Japanlover56 OP September 24th

UPDATE:

So I went to a session with a military therapist. She said that I needed to decide whether I was invested in the marriage or not, because this is something that makes or breaks a lot of couples. I told the therapist that I wanted to fix our marriage. She told me I needed to be completely blunt with my husband and tell him how I feel, so I did.

About 5 nights ago, I was reflecting on what the therapist said, and my husband could tell I was genuinely upset. He sat down and asked me what was wrong. I told him exactly what the therapist told me, and I started crying as well. I told him that this addiction of his really effects my mental health and my self esteem. I told him I don't feel like I know him anymore, and that I feel like I have been lied to and cheated on for the entirety of the relationship. I told him that the therapist said that most situations like ours end up in divorce.

He started crying, and I have only seen him cry once before this. The first time he cried in front of me was the first time we sat down together and talked about this.
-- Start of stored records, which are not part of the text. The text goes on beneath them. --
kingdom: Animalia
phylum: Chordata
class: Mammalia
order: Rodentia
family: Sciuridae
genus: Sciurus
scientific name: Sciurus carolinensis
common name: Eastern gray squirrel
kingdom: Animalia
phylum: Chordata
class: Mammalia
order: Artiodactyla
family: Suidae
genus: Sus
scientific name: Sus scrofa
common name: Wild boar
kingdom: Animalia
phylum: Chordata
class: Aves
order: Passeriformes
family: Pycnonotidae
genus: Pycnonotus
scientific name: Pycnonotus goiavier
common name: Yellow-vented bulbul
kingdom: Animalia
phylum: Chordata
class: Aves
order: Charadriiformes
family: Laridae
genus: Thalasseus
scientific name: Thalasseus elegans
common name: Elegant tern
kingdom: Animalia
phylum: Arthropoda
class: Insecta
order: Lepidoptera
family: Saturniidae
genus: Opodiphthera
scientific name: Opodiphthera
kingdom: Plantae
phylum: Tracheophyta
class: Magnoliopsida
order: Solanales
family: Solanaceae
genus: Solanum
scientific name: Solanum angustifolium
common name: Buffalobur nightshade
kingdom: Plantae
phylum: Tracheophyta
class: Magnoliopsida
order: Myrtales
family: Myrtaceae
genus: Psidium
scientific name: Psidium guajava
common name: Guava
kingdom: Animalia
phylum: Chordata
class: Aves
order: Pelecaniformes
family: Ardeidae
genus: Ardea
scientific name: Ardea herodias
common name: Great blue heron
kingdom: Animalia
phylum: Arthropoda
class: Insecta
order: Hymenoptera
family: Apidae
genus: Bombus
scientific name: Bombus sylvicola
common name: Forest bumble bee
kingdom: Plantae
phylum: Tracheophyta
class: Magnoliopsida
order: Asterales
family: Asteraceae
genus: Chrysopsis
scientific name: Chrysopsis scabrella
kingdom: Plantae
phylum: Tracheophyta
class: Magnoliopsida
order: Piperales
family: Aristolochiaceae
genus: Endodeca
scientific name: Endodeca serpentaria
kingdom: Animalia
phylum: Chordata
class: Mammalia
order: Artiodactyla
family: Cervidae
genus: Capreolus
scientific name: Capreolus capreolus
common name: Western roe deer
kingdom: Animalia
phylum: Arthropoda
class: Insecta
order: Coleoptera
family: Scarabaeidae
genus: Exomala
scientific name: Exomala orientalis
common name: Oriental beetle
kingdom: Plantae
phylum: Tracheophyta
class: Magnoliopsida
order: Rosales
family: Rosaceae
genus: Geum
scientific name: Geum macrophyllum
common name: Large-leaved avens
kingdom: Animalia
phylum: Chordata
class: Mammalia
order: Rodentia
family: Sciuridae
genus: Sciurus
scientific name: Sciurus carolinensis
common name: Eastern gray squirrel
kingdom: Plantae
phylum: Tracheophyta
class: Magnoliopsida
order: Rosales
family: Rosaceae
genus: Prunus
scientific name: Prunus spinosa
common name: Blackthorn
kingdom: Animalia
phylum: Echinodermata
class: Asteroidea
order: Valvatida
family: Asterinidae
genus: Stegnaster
He said that he felt sad and guilty for bringing me such pain and hurting me, as it was never his intention. He said that he does not want a divorce, but he cares about my happiness over his own. He told me that I am his everything and I am the constant in his life, but if I am not happy that he would go and let me find my true happiness. Even if it isnt with him. However, he did ask that we give this some time. He assurred me that he would go talk to a chaplain, as this is what my therapist recommended for him. He said he would talk to whoever he needed to make us stronger and get us back to where we used to be.

So that is where we are at now. We will see where we stand in a month or so.

I truly appreciate everyone that has given me their advice and opinions. I have read every single comment :). I will update you all again here soon.